■ GIVEN TEXT
The founder of Ireland’s largest indigenous medtech company, Aerogen, which on Wednesday announced 725 new jobs in a €300 million expansion, said he does not see the sector being hit with tariffs from the incoming Trump administration.
John Power founded his company over a butcher’s shop in Moycullen over 25 years ago and while the it continues to have its headquarters in Galway, almost 44 per cent of its exports go to the United States.
“For any life-sciences medtech company in Ireland, the US is [the] primary focus,” Mr Power said. “It is the largest market in the world for any medical company. Twenty per cent of Aerogen’s global employees are based in the US so from day one America was our big market.”
The Dangan-based group – one of the world’s leading manufacturers of respiratory nebulisers – plans to introduce the new jobs over the next 10 years.
It has been growing at a rate of 20 per cent annually for the last decade and plans to accelerate its device technology through new product innovation. It has annual revenues of more than €150 million.
“We’ve got great deep [US] relationships there in the clinical medical field,” Mr Power said following the announcement. “I can’t see that for the life of me changing, you know, with whatever government comes in. The talks of tariffs and things on products, all it’ll do is push cost into the US medical healthcare system anyhow. So I don’t think it’s beneficial for anyone.”
He said medtech products were probably among the last that would be the target of tariffs, given their benefits to American consumers.
“We were the people who during Covid shipped products that were used on virtually every American patient who ended up ventilated – an Aerogen product was used for delivery of drugs for that patient. So, I don’t see where the benefit comes to anybody in tariffs in that regard.”

■ STUDY QUESTIONS
(A) Condense the paragraph of the Aerogen article beginning "It has been growing at a rate" into a short bulleted list that keeps its main facts.
(B) Write the next part of the Aerogen article, picking up after its final paragraph.

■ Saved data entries
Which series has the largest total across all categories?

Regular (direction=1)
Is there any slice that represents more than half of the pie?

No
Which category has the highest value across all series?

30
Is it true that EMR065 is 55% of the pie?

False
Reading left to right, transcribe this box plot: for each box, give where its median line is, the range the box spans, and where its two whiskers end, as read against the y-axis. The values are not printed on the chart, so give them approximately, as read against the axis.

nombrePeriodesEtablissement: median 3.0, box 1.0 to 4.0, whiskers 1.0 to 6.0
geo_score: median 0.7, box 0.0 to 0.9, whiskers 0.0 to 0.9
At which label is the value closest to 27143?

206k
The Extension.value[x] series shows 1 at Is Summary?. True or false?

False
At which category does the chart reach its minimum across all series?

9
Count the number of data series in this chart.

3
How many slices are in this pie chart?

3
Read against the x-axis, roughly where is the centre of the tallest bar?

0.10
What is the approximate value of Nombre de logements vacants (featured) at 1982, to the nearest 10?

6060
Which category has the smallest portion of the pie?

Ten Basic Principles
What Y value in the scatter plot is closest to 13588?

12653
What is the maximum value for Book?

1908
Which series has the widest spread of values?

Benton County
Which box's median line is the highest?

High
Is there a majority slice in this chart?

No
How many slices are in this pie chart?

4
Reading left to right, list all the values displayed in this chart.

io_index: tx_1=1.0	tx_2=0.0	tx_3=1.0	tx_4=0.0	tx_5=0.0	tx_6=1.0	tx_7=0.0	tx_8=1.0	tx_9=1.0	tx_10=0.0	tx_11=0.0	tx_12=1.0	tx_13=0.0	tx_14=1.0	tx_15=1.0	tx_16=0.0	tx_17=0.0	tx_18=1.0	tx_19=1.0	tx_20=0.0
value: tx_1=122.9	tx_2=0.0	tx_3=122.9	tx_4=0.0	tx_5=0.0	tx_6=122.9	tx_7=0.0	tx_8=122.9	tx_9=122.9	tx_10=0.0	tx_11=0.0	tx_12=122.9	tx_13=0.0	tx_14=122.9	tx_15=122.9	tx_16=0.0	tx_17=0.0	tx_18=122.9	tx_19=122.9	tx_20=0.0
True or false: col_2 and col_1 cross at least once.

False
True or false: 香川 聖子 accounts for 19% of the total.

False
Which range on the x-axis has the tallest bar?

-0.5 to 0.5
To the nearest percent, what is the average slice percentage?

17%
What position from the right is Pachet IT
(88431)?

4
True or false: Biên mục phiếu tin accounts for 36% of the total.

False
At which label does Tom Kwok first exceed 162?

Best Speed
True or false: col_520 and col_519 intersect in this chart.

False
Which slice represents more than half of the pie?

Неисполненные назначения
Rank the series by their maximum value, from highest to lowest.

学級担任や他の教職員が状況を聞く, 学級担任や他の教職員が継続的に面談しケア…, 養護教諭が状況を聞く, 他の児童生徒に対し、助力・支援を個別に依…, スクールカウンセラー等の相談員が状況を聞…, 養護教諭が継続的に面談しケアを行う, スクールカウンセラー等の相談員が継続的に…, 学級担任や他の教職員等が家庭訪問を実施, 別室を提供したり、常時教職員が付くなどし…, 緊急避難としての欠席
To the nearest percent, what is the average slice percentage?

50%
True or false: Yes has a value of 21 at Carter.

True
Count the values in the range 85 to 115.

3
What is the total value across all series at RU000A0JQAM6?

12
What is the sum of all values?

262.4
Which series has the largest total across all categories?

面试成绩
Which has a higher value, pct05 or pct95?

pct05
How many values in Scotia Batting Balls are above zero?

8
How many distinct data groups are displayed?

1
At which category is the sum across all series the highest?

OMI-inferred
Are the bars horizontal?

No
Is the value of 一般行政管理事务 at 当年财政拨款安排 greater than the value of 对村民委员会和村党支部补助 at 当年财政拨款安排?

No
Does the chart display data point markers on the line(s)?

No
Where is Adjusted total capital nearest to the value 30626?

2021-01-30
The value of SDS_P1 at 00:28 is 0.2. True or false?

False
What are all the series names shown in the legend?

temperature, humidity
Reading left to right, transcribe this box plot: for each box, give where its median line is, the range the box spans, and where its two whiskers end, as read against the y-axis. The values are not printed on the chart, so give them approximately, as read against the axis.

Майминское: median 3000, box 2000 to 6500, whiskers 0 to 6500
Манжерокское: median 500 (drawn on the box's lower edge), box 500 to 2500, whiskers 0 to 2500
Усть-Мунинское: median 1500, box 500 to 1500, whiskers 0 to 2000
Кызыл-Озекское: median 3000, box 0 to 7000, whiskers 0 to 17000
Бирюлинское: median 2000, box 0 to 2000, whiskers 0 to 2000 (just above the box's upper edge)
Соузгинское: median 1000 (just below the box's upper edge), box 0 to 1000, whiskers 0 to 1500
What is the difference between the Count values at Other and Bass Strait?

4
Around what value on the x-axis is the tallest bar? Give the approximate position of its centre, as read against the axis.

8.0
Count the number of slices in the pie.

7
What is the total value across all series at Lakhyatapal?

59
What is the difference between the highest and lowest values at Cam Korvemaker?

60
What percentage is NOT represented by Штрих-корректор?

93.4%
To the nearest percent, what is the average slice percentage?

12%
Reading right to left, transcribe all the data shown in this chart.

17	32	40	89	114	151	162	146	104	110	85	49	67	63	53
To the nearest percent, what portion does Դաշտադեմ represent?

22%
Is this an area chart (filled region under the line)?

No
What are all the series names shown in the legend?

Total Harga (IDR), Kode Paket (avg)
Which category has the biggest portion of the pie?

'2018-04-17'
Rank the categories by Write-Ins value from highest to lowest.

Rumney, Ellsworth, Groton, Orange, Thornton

■ YOUR RESPONSES
(A)
- Growth of 20 per cent a year for the last decade
- Plans to accelerate its device technology through new product innovation
- Annual revenues above €150 million

(B)
Aerogen, which owns production plants at Parkmore on the east of Galway and in Shannon, should increase its workforce to more than 2,000 through its expansion plan, which is backed by Enterprise Ireland, with more than half of those positions based in Ireland.
The newly created jobs will be across research and development (R&D), manufacturing, science and engineering and will be located at its two manufacturing sites.
Aerogen’s drug delivery devices are used in the treatment of critical respiratory illness and other non-respiratory illnesses. They have been used to treat more than 25 million patients in emergency departments, adult and paediatric ICUs, general wards and ambulance services.
“That is 25 million patients. I say to the young people when they start work here, think about how each unit finds its way to some patient in a critical condition somewhere in the world,” Mr Power said.
“We are in 80 countries around the world with our products, so that product makes a difference to that one person. The fact that we are honoured and gifted to impact 25 million patients is phenomenal.”
Welcoming the announcement, Minister for Enterprise Peter Burke said companies such as Aerogen were exactly the type the new government would be targeting for progress in the next few years.